Fair comment. Effectively its a vicious circle - unmarried fathers are technically expected to pay for their children, but have no rights regardless of whether they pay up or not. From what I can see over the last 20 years, a very large percentage don't care anyway as they don't want the responsibilities anyway. I know a girl and her 1 year old child who was recently abandoned by her boyfriend who was contributing not a single penny despite having a decent job because he decided she was "too fat." (She's about a size 10 by the way). Scumbags like him should be held account for their responsiblities, and the best way is to hit them where it hurts, right in their wallets.

Having said that, it is very difficult to get unmarried (and sometimes even married) fathers to pay up because this being litigous Ireland, they can and will in many cases challenge everything.

The reason the UK system failed is not because they were implementing what I suggested, but because it became so bogged down in the complexities of every case.  This is why i suggest that the absent parent be taxed at a flat rate on all income including social welfare.  (And we do forget that about 10% of absent parents are women!)  The uk system tried to assess people on their individual means and also had to deal with people moving around.  But if you are claiming or down as liable for a permanent kind of tax benefit such as rent relief for example, you automatically keep getting it until otherwise suggested.  If my suggested absent parent tax were implemented in the same way, then it would simply get automatically deducted at source.

Then we could start talking about more rights for the absent parent - its quite hard to assign rights to people who don't take up their responsibilities and leave them to the rest of society.

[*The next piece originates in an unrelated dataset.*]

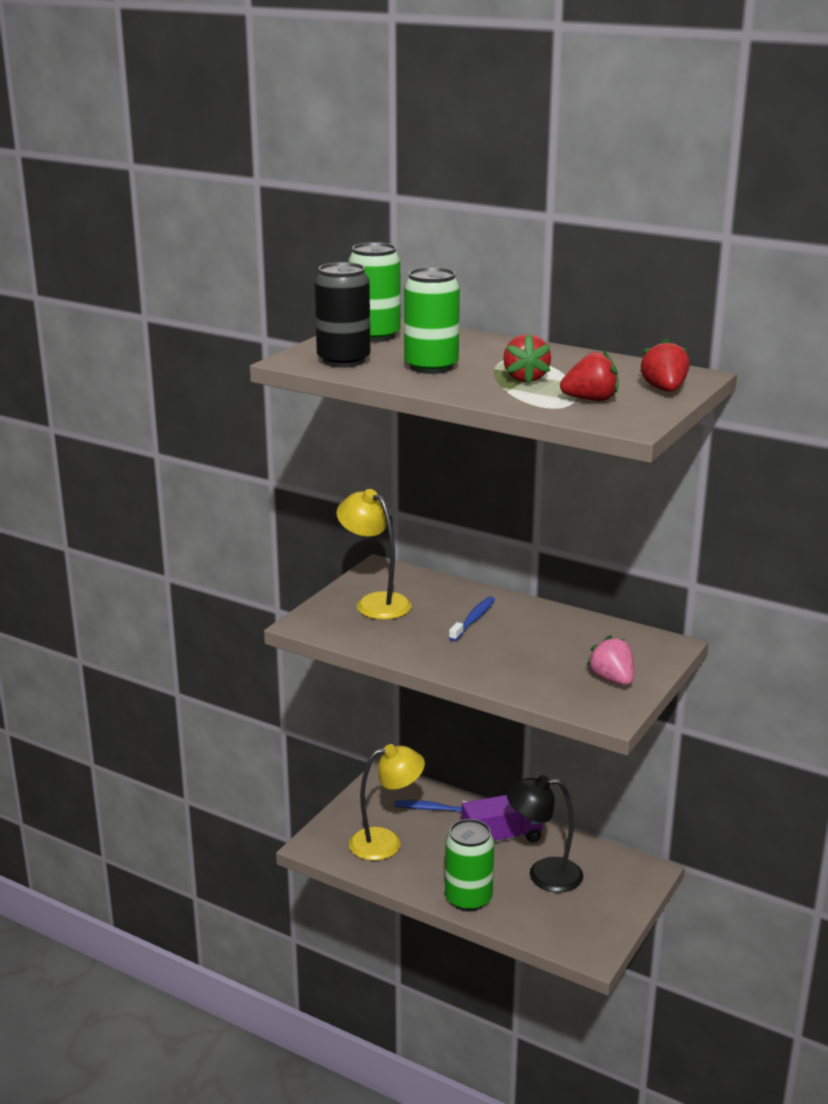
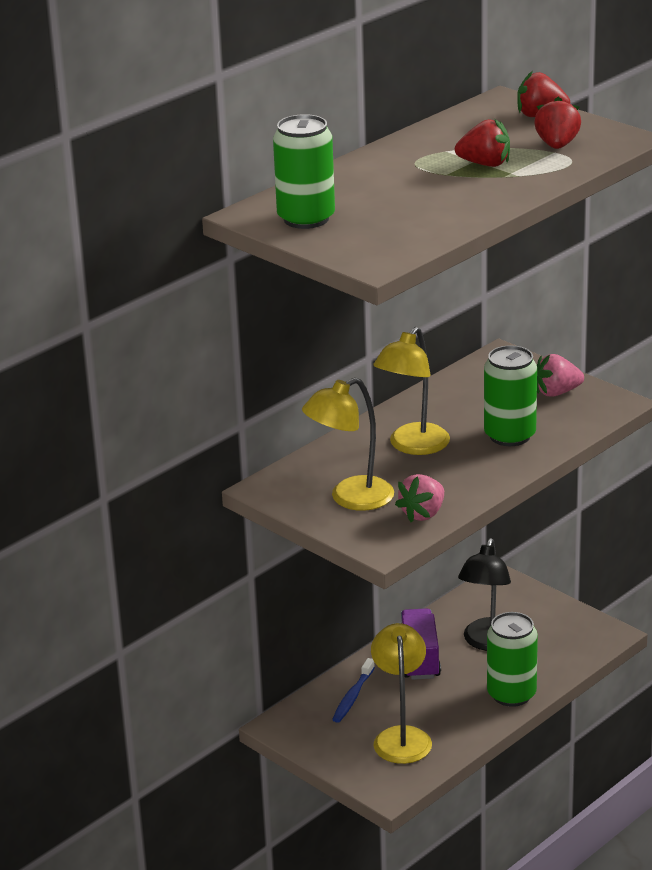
camera: 75 degrees left, 5 degrees up
(343, 360) = (389, 239): black can -> none
(360, 635) = (423, 514): none -> pink strawberry
(431, 367) = (430, 200): green can -> green can (510, 435)
(473, 619) = (413, 446): blue toothbrush -> yellow lamp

I will say one thing and that the child has rights.  One of them is the right to know who Dad is, and this is something to think about in years to come.


----------



## Gordanus (23 Sep 2006)

Does this guy intend to become a parent to this child, having now fathered him/her?   Could he not get together with the mother to discuss issues of sharing custody, maintenence etc?  If he takes the child for a few days a week, he will also be able to claim single parents allowance (don't know what it is called) against tax.   It will increase the amount he earns before tax is taken, ie his tax free allowance.   I would recommend going to mediation rather than solicitors as the mediator is out to reach a solution which is agreeable to both parties, rather than win the max allowance for the woman/smallest possible allowance from the father.  They have a website at www.mediation.ie.  He will after all be in touch with this woman for the next 18 years whether he likes it or not and they might as well make it amicable.


----------



## MamaMia (23 Sep 2006)

purplealien said:


> Very stingy? - maybe if that person has is single and got a good job. Not for people who have a wife and kids to support aswell.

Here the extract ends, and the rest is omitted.